IUBio

[ANNOUNCE] MOWSE database email server

Alan Bleasby ajb at s-crim1.dl.ac.uk
Thu Aug 26 18:48:47 EST 1993


A peptide mass fingerprint email server service is now available
by emailing
     mowse at dl.ac.uk
The help file, available from this address, is reproduced below and
describes the database and how to access it. It allows identification
of known proteins from a set of molecular weights (mass spec) determined
after proteolytic digests.

Alan Bleasby
SERC Daresbury Laboratory



		********************************		
		The MOWSE peptide mass database:
		********************************

		Imperial Cancer Research Fund

			and

		SERC Daresbury Laboratory

        	D.J.C. Pappin, P. Hojrup and A.J. Bleasby
		'Rapid Identification of Proteins by
		Peptide-Mass Fingerprinting'.
       	 	Current Biology (1993), vol 3, 327-332.

		InterNet server version:


Table of Contents:

	[1] Background.

	[2] Construction of the MOWSE database.

		[2.1] Source database.
		[2.2] Calculation of Molecular weight fragments.

	[3] Running database searches via e_mail.

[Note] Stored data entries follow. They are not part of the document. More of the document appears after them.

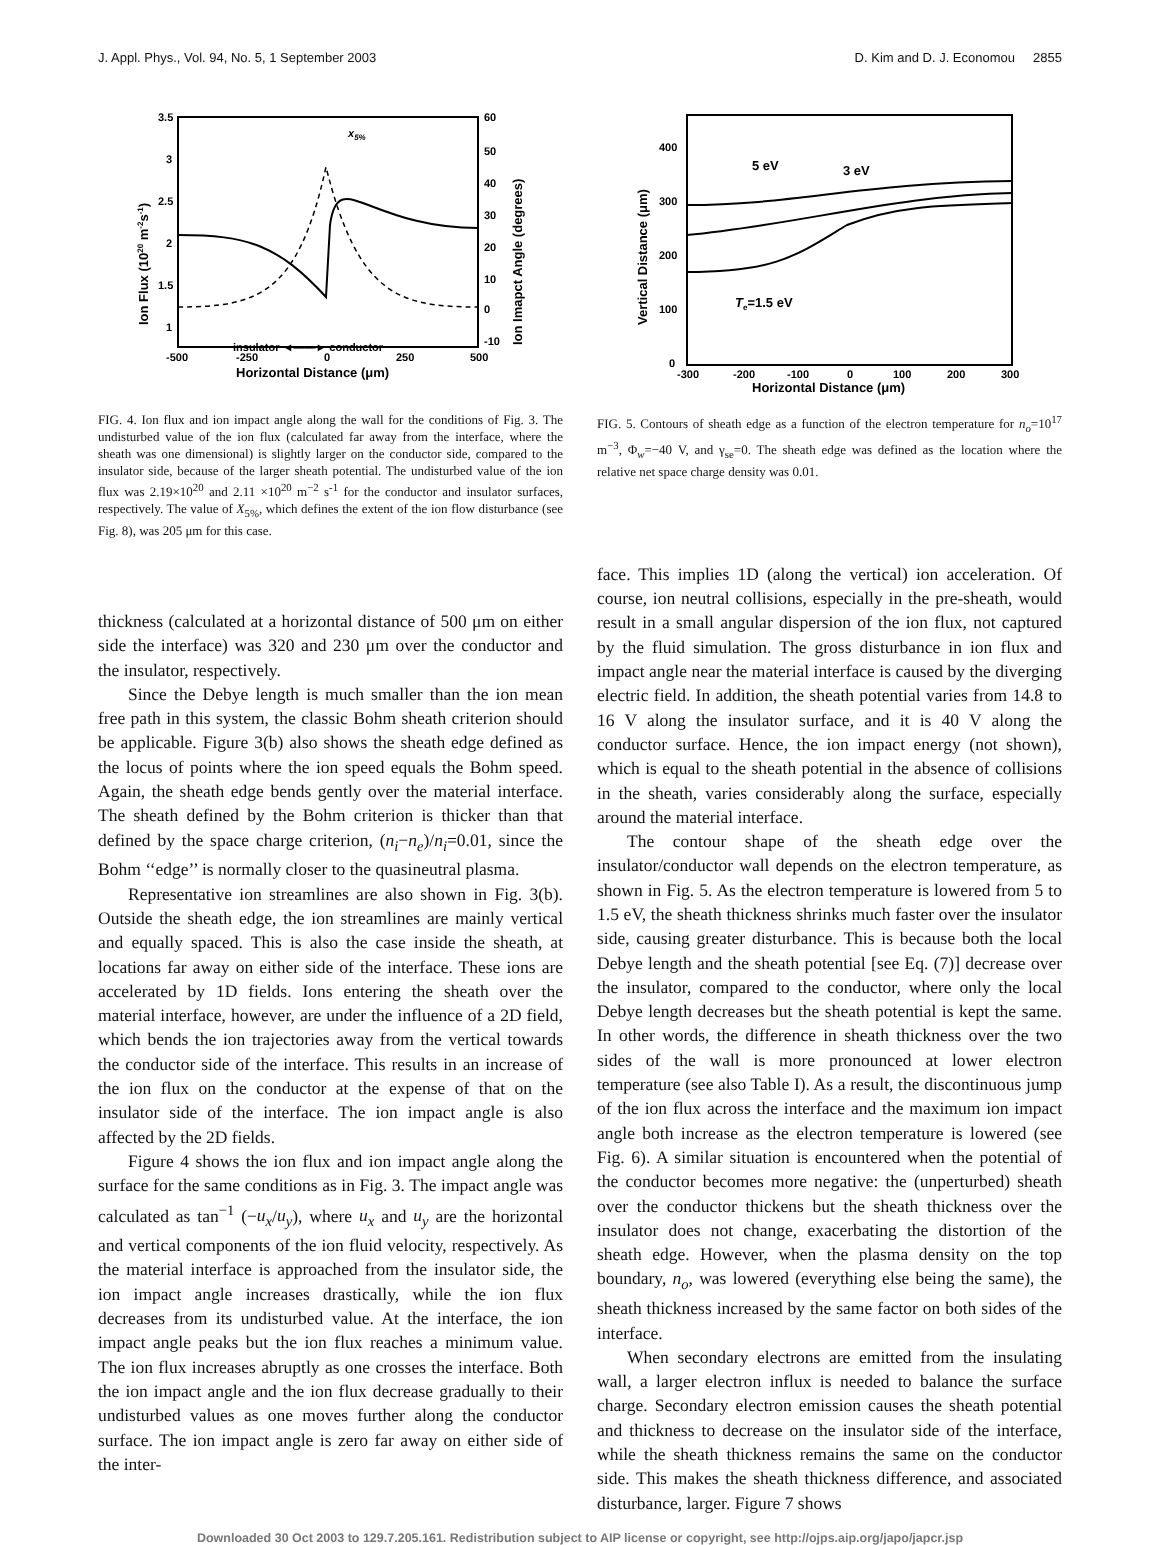J. Appl. Phys., Vol. 94, No. 5, 1 September 2003 D. Kim and D. J. Economou 2855
3.5
3
2.5
2
1.5
1
60
50
40
30
20
10
0
-10
-500
-250
0
250
500
Horizontal Distance (μm)
insulator ◄——► conductor
x5%
Ion Flux (1020 m-2s-1)
Ion Imapct Angle (degrees)
FIG. 4. Ion flux and ion impact angle along the wall for the conditions of Fig. 3. The undisturbed value of the ion flux (calculated far away from the interface, where the sheath was one dimensional) is slightly larger on the conductor side, compared to the insulator side, because of the larger sheath potential. The undisturbed value of the ion flux was 2.19×10<sup>20</sup> and 2.11 ×10<sup>20</sup> m<sup>−2</sup> s<sup>-1</sup> for the conductor and insulator surfaces, respectively. The value of X<sub>5%</sub>, which defines the extent of the ion flow disturbance (see Fig. 8), was 205 μm for this case.
thickness (calculated at a horizontal distance of 500 μm on either side the interface) was 320 and 230 μm over the conductor and the insulator, respectively.
Since the Debye length is much smaller than the ion mean free path in this system, the classic Bohm sheath criterion should be applicable. Figure 3(b) also shows the sheath edge defined as the locus of points where the ion speed equals the Bohm speed. Again, the sheath edge bends gently over the material interface. The sheath defined by the Bohm criterion is thicker than that defined by the space charge criterion, (n<sub>i</sub>−n<sub>e</sub>)/n<sub>i</sub>=0.01, since the Bohm ‘‘edge’’ is normally closer to the quasineutral plasma.
Representative ion streamlines are also shown in Fig. 3(b). Outside the sheath edge, the ion streamlines are mainly vertical and equally spaced. This is also the case inside the sheath, at locations far away on either side of the interface. These ions are accelerated by 1D fields. Ions entering the sheath over the material interface, however, are under the influence of a 2D field, which bends the ion trajectories away from the vertical towards the conductor side of the interface. This results in an increase of the ion flux on the conductor at the expense of that on the insulator side of the interface. The ion impact angle is also affected by the 2D fields.
Figure 4 shows the ion flux and ion impact angle along the surface for the same conditions as in Fig. 3. The impact angle was calculated as tan<sup>−1</sup> (−u<sub>x</sub>/u<sub>y</sub>), where u<sub>x</sub> and u<sub>y</sub> are the horizontal and vertical components of the ion fluid velocity, respectively. As the material interface is approached from the insulator side, the ion impact angle increases drastically, while the ion flux decreases from its undisturbed value. At the interface, the ion impact angle peaks but the ion flux reaches a minimum value. The ion flux increases abruptly as one crosses the interface. Both the ion impact angle and the ion flux decrease gradually to their undisturbed values as one moves further along the conductor surface. The ion impact angle is zero far away on either side of the inter-
400
300
200
100
0
-300
-200
-100
0
100
200
300
Horizontal Distance (μm)
5 eV
3 eV
Te=1.5 eV
Vertical Distance (μm)
FIG. 5. Contours of sheath edge as a function of the electron temperature for n<sub>o</sub>=10<sup>17</sup> m<sup>−3</sup>, Φ<sub>w</sub>=−40 V, and γ<sub>se</sub>=0. The sheath edge was defined as the location where the relative net space charge density was 0.01.
face. This implies 1D (along the vertical) ion acceleration. Of course, ion neutral collisions, especially in the pre-sheath, would result in a small angular dispersion of the ion flux, not captured by the fluid simulation. The gross disturbance in ion flux and impact angle near the material interface is caused by the diverging electric field. In addition, the sheath potential varies from 14.8 to 16 V along the insulator surface, and it is 40 V along the conductor surface. Hence, the ion impact energy (not shown), which is equal to the sheath potential in the absence of collisions in the sheath, varies considerably along the surface, especially around the material interface.
The contour shape of the sheath edge over the insulator/conductor wall depends on the electron temperature, as shown in Fig. 5. As the electron temperature is lowered from 5 to 1.5 eV, the sheath thickness shrinks much faster over the insulator side, causing greater disturbance. This is because both the local Debye length and the sheath potential [see Eq. (7)] decrease over the insulator, compared to the conductor, where only the local Debye length decreases but the sheath potential is kept the same. In other words, the difference in sheath thickness over the two sides of the wall is more pronounced at lower electron temperature (see also Table I). As a result, the discontinuous jump of the ion flux across the interface and the maximum ion impact angle both increase as the electron temperature is lowered (see Fig. 6). A similar situation is encountered when the potential of the conductor becomes more negative: the (unperturbed) sheath over the conductor thickens but the sheath thickness over the insulator does not change, exacerbating the distortion of the sheath edge. However, when the plasma density on the top boundary, n<sub>o</sub>, was lowered (everything else being the same), the sheath thickness increased by the same factor on both sides of the interface.
When secondary electrons are emitted from the insulating wall, a larger electron influx is needed to balance the surface charge. Secondary electron emission causes the sheath potential and thickness to decrease on the insulator side of the interface, while the sheath thickness remains the same on the conductor side. This makes the sheath thickness difference, and associated disturbance, larger. Figure 7 shows
Downloaded 30 Oct 2003 to 129.7.205.161. Redistribution subject to AIP license or copyright, see http://ojps.aip.org/japo/japcr.jsp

	[4] Example of mail query format.
	
	[5] Results listing.

	[6] Database structure.

		[6.1] MOWSE database structure.
		[6.2] The MW primary fragment molecular weight file.
		[6.3] The MDX file OWL entry index.
		[6.4] The SMW whole sequence molecular weight file.
		[6.5] Program Requirements.
		[6.6] MOWSE Scoring scheme.
		[6.7] Simulation studies.

	[7] General references.

[1] Background:

	Determination of molecular weight has always been an 
important aspect of the characterization of biological molecules. 
Protein molecular weight data, historically obtained by SDS gel 
electrophoresis or gel permeation chromatography, has been used 
establish purity, detect post-translational modification (such as 
phosphorylation or glycosylation) and aid identification. Until 
just over a decade ago, mass spectrometric techniques were typically 
limited to relatively small biomolecules, as proteins and nucleic 
acids were too large and fragile to withstand the harsh physical 
processes required to induce ionization. This began to change with 
the development of 'soft' ionization methods such as fast atom 
bombardment (FAB)[1], electrospray ionisation (ESI) [2,3] and 
matrix-assisted laser desorption ionisation (MALDI)[4], which can 
effect the efficient transition of large macromolecules from 
solution or solid crystalline state into intact, naked molecular 
ions in the gas phase. As an added bonus to the protein chemist, 
sample handling requirements are minimal and the amounts required 
for MS analysis are in the same range, or less, than existing 
analytical methods.
	As well as providing accurate mass information for intact 
proteins, such techniques have been routinely used to produce 
accurate peptide molecular weight 'fingerprint' maps following 
digestion of known proteins with specific proteases. Such maps 
have been used to confirm protein sequences (allowing the 
detection of errors of translation, mutation or insertion), 
characterise post-translational modifications or processing events 
and assign disulphide bonds [5,6]. 
	Less well appreciated, however, is the extent to which such 
peptide mass information can provide a 'fingerprint' signature 
sufficiently discriminating to allow for the unique and rapid 
identification of unknown sample proteins, independent of other 
analytical methods such as protein sequence analysis. 
	The following text describes the construction and use 
of the MOWSE peptide mass database (for MOlecular Weight SEarch) 
at the SERC Daresbury Laboratory. Practical experience has shown 
that sample proteins can be uniquely identified using as few as 3-
4 experimentally determined peptide masses when screened against a 
fragment database derived from over 50,000 proteins. Experimental 
errors of a few Daltons are tolerated by the scoring algorithms, 
permitting the use of inexpensive time-of-flight mass 
spectrometers. As with other types of physical data, such as amino 
acid composition or linear sequence, peptide masses can clearly 
provide a set of determinants sufficiently unique to identify or 
match unknown sample proteins. Peptide mass fingerprints can prove 
as discriminating as linear peptide sequence, but can be obtained 
in a fraction of the time using less material. In many cases, this 
allows for a rapid identification of a sample protein before 
committing to protein sequence analysis. Fragment masses also 
provide structural information, at the protein level, fully 
complementary to large-scale DNA sequencing or mapping projects 
[7,8,9].

[2] Construction of the MOWSE database.

[2.1] Source database.

	MOWSE was created from the OWL non-redundant composite 
protein sequence database [10,11]. The first InterNet release (version 
20.1) contains some 61,000 protein entries, generating approximately
15,000,000 peptide fragments. The MOWSE fragment database will be updated
with each new release of the parent OWL database (every 2 months or so).
                              
[2.2] Calculation of Molecular weight fragments.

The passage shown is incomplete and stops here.